■ **Request 1**
Copy the listing below from its first line through the line containing "is no mention", including both of those lines. Omit the pictures.

■ **Exercise text**
──────────

A Stroll Through Gao Hang’s Uncanny Valley

by Jeff Miles June 21, 2021

Installation view of Gao Hang’s solo exhibition INSTANT GRATIFICATION, 2021, at Anya Tish Gallery, Houston

One of Gao Hang’s painterly contemporaries, Oli Epp, coined the term Post Digital Pop for work that “acknowledges the context of working within a culture that has been fundamentally changed by screens and social media.”* A veritable primer on Post Digital Pop, Gao Hang’s solo show INSTANT GRATIFICATION, on view at Anya Tish Gallery in Houston, explores the headspace of a generation born into a time when internet, social media and the society of screens is a given. The artists of this generation need not discourse with or confront the digital so much as come to terms with this core part of our modern condition.  

Indeed, INSTANT GRATIFICATION lovingly engages the digital vernacular with a knowing familiarity, like Cezanne’s paintings of Montagne Sainte-Victoire. Hang’s honest approach grapples with the absurdity and danger of our Post-Digital condition without attaching judgment — a 21st-century version of Hemingway’s assessment of post-World War I Paris or Kirchner’s Street Dresden. With INSTANT GRATIFICATION, and Hang’s recent slew of shows from New York to Amsterdam, the artist has ascended to join other important young painters of the Post-Digital Pop vanguard like Austin Lee, Oli Epp, MADSAKI, and Eliza Douglas. Deitch Gallery’s former director Kathy Grayson included Hang’s work in the April 2021 group show Nature Mort, christening Hang’s position among his generation’s best painters.

Gao Hang, In your face, 2020. Acrylic on canvas. 40 x 30 in.

As you step into Anya Tish to experience INSTANT GRATIFICATION, it feels like Hang has strapped a 3D gaming device to your head, and pushed you in to navigate a parallel future-verse, a neon escape room. Once inside the show, you’re really in it— the scale of Hang’s paintings dwarf you into a smaller character amongst this strange milieu. Take for instance In your Face, a painting large enough to feel immersive (most of the major works in this show range from four to six feet tall), where you experience the punching arm shooting out as your own. In this painting, Hang freezes a decisive moment of the ’90s digital aesthetic. The polygonal arm has glitched and fused with the opposing boxer’s head. Hang captures the glitch with painstakingly perfect linework that evokes the laborious lines of Agnes Martin, with a delicacy of shading, composition, and color more akin to a David Hockney painting. You could train a magnifying glass on Hang’s work and not find one speck of paint out of place.

──────────

■ **Request 2**
In the review of Gao Hang's exhibition, which gallery is showing INSTANT GRATIFICATION?

■ **Records shown**
──────────

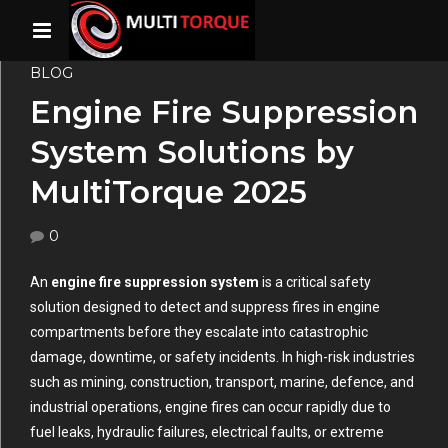
BLOG
Engine Fire Suppression
System Solutions by
MultiTorque 2025
0
An
engine fire suppression system
is a critical safety
solution designed to detect and suppress fires in engine
compartments before they escalate into catastrophic
damage, downtime, or safety incidents. In high-risk industries
such as mining, construction, transport, marine, defence, and
industrial operations, engine fires can occur rapidly due to
fuel leaks, hydraulic failures, electrical faults, or extreme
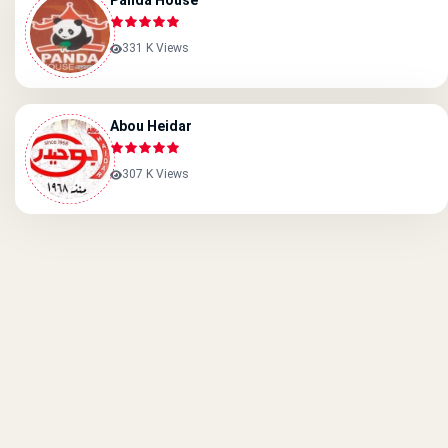
Panda House
331 K Views
Abou Heidar
307 K Views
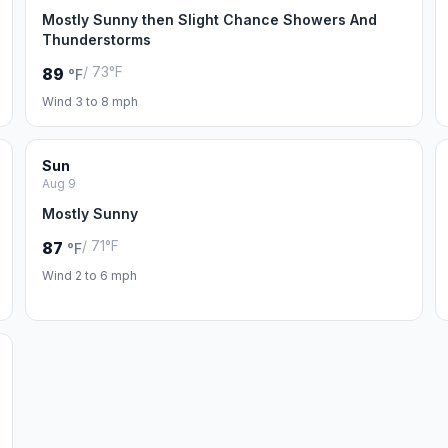
Mostly Sunny then Slight Chance Showers And
Thunderstorms
/ 73°F
89
°F
Wind 3 to 8 mph
Sun
Aug 9
Mostly Sunny
/ 71°F
87
°F
Wind 2 to 6 mph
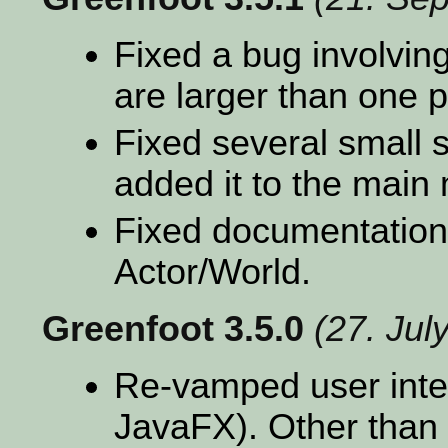
Fixed a bug involving
are larger than one p
Fixed several small 
added it to the main
Fixed documentation
Actor/World.
Greenfoot 3.5.0
(27. Jul
Re-vamped user inte
JavaFX). Other than 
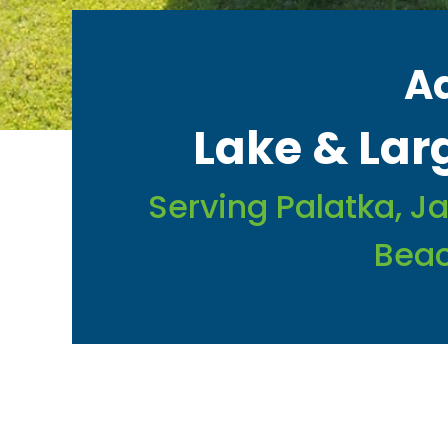
A
Lake & La
Serving Palatka, Ja
Beac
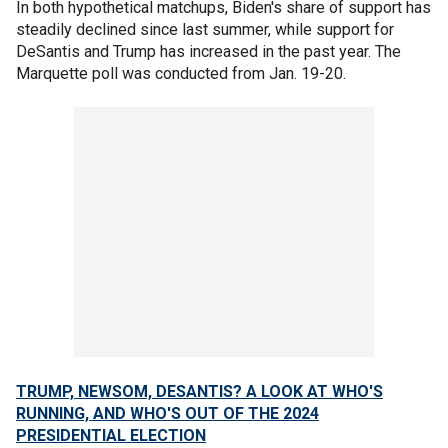
In both hypothetical matchups, Biden's share of support has
steadily declined since last summer, while support for
DeSantis and Trump has increased in the past year. The
Marquette poll was conducted from Jan. 19-20.
TRUMP, NEWSOM, DESANTIS? A LOOK AT WHO'S
RUNNING, AND WHO'S OUT OF THE 2024
PRESIDENTIAL ELECTION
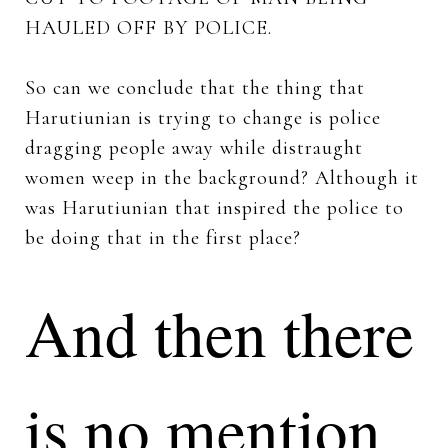
HAULED OFF BY POLICE.
So can we conclude that the thing that
Harutiunian is trying to change is police
dragging people away while distraught
women weep in the background? Although it
was Harutiunian that inspired the police to
be doing that in the first place?
And then there
is no mention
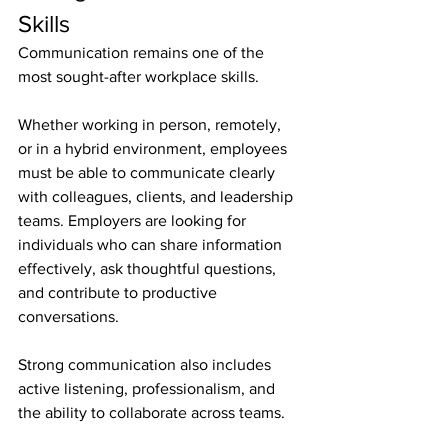
Skills
Communication remains one of the 
most sought-after workplace skills.
Whether working in person, remotely, 
or in a hybrid environment, employees 
must be able to communicate clearly 
with colleagues, clients, and leadership 
teams. Employers are looking for 
individuals who can share information 
effectively, ask thoughtful questions, 
and contribute to productive 
conversations.
Strong communication also includes 
active listening, professionalism, and 
the ability to collaborate across teams.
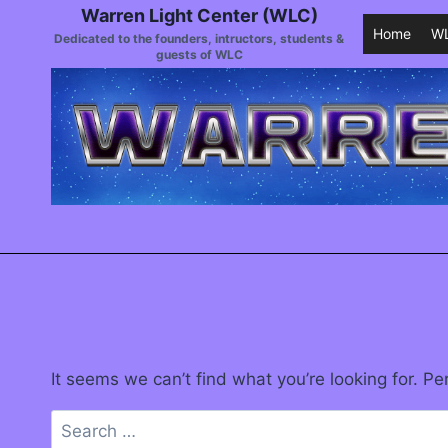
Warren Light Center (WLC)
Home
WL
Dedicated to the founders, intructors, students &
guests of WLC
It seems we can’t find what you’re looking for. P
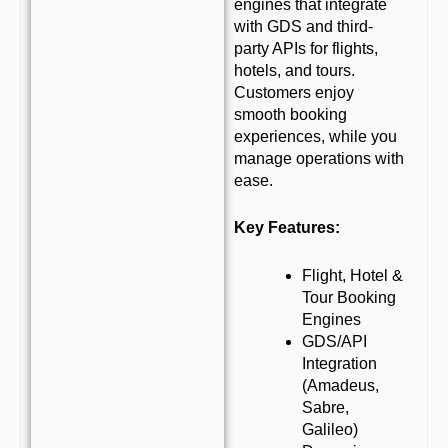
engines that integrate
with GDS and third-
party APIs for flights,
hotels, and tours.
Customers enjoy
smooth booking
experiences, while you
manage operations with
ease.
Key Features:
Flight, Hotel &
Tour Booking
Engines
GDS/API
Integration
(Amadeus,
Sabre,
Galileo)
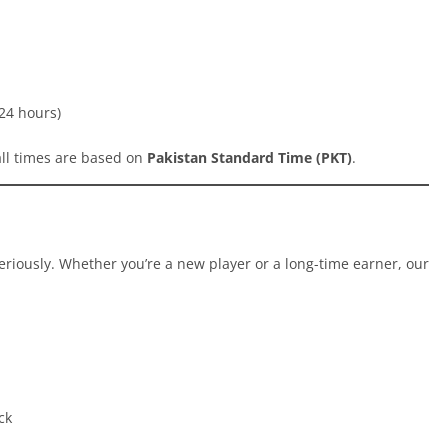
24 hours)
all times are based on
Pakistan Standard Time (PKT)
.
eriously. Whether you’re a new player or a long-time earner, our
ck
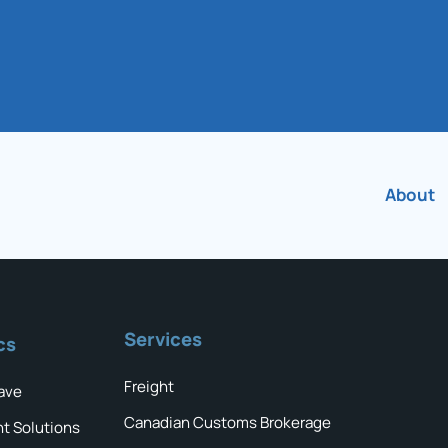
About
Services
cs
Freight
ave
Canadian Customs Brokerage
ht Solutions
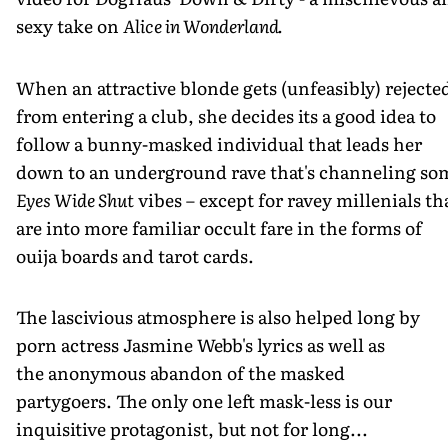
sexy take on
Alice in Wonderland.
When an attractive blonde gets (unfeasibly) rejecte
from entering a club, she decides its a good idea to
follow a bunny-masked individual that leads her
down to an underground rave that's channeling so
Eyes Wide Shut
vibes – except for ravey millenials th
are into more familiar occult fare in the forms of
ouija boards and tarot cards.
The lascivious atmosphere is also helped long by
porn actress Jasmine Webb's lyrics as well as
the anonymous abandon of the masked
partygoers. The only one left mask-less is our
inquisitive protagonist, but not for long...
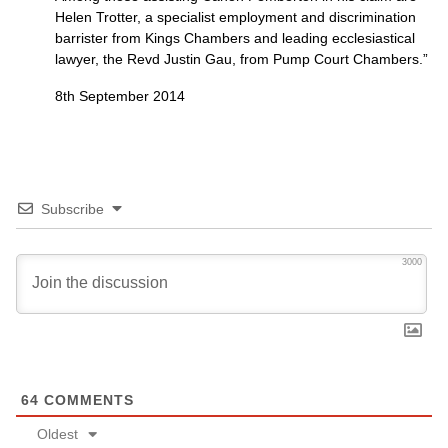
Helen Trotter, a specialist employment and discrimination
barrister from Kings Chambers and leading ecclesiastical
lawyer, the Revd Justin Gau, from Pump Court Chambers.”
8th September 2014
Subscribe
3000
64
COMMENTS
Oldest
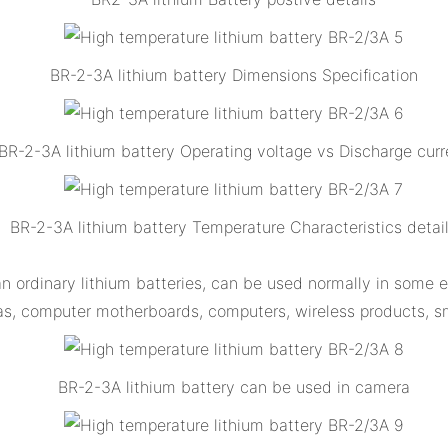
BR-2-3A lithium battery Dimensions Specification
BR-2-3A lithium battery Operating voltage vs Discharge curr
BR-2-3A lithium battery Temperature Characteristics detai
an ordinary lithium batteries, can be used normally in some
s, computer motherboards, computers, wireless products, sm
BR-2-3A lithium battery can be used in camera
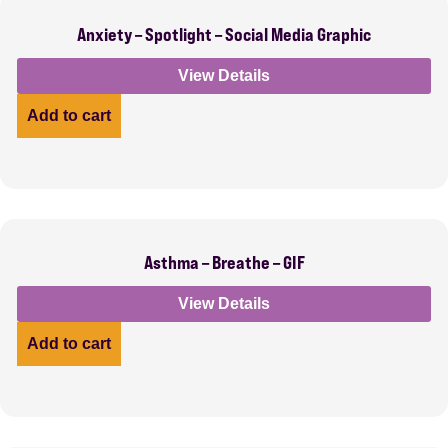
Anxiety – Spotlight – Social Media Graphic
View Details
Add to cart
Asthma – Breathe – GIF
View Details
Add to cart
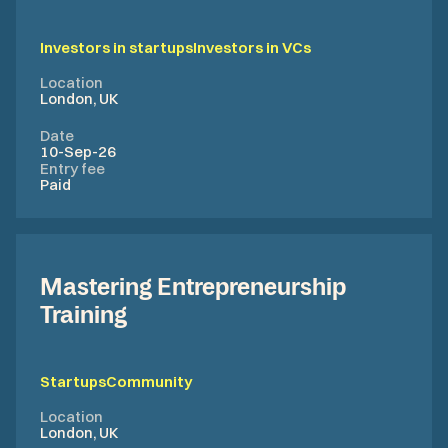
Investors in startups
Investors in VCs
Location
London, UK
Date
10-Sep-26
Entry fee
Paid
Mastering Entrepreneurship
Training
Startups
Community
Location
London, UK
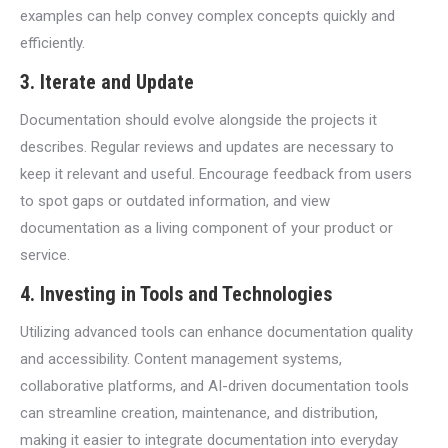
examples can help convey complex concepts quickly and
efficiently.
3.
Iterate and Update
Documentation should evolve alongside the projects it
describes. Regular reviews and updates are necessary to
keep it relevant and useful. Encourage feedback from users
to spot gaps or outdated information, and view
documentation as a living component of your product or
service.
4.
Investing in Tools and Technologies
Utilizing advanced tools can enhance documentation quality
and accessibility. Content management systems,
collaborative platforms, and AI-driven documentation tools
can streamline creation, maintenance, and distribution,
making it easier to integrate documentation into everyday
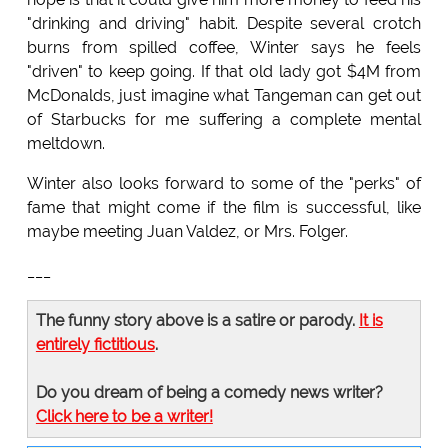
"drinking and driving" habit. Despite several crotch
burns from spilled coffee, Winter says he feels
"driven" to keep going. If that old lady got $4M from
McDonalds, just imagine what Tangeman can get out
of Starbucks for me suffering a complete mental
meltdown.
Winter also looks forward to some of the "perks" of
fame that might come if the film is successful, like
maybe meeting Juan Valdez, or Mrs. Folger.
___
The funny story above is a satire or parody.
It is
entirely fictitious
.
Do you dream of being a comedy news writer?
Click here to be a writer!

──────────

■ **Expected output 1**
BLOG
Engine Fire Suppression
System Solutions by
MultiTorque 2025
0
An
engine fire suppression system
is a critical safety
solution designed to detect and suppress fires in engine
compartments before they escalate into catastrophic
damage, downtime, or safety incidents. In high-risk industries
such as mining, construction, transport, marine, defence, and
industrial operations, engine fires can occur rapidly due to
fuel leaks, hydraulic failures, electrical faults, or extreme
Panda House
331 K Views
Abou Heidar
307 K Views
Mostly Sunny then Slight Chance Showers And
Thunderstorms
/ 73°F
89
°F
Wind 3 to 8 mph
Sun
Aug 9
Mostly Sunny
/ 71°F
87
°F
Wind 2 to 6 mph
Fixed a bug involving
are larger than one p
Fixed several small 
added it to the main
Fixed documentation
Actor/World.
Greenfoot 3.5.0
(27. Jul
Re-vamped user inte
JavaFX). Other than 
A
Lake & La
Serving Palatka, Ja
Beac
In both hypothetical matchups, Biden's share of support has
steadily declined since last summer, while support for
DeSantis and Trump has increased in the past year. The
Marquette poll was conducted from Jan. 19-20.
TRUMP, NEWSOM, DESANTIS? A LOOK AT WHO'S
RUNNING, AND WHO'S OUT OF THE 2024
PRESIDENTIAL ELECTION
HAULED OFF BY POLICE.
So can we conclude that the thing that
Harutiunian is trying to change is police
dragging people away while distraught
women weep in the background? Although it
was Harutiunian that inspired the police to
be doing that in the first place?
And then there
is no mention

■ **Expected output 2**
Anya Tish Gallery in Houston.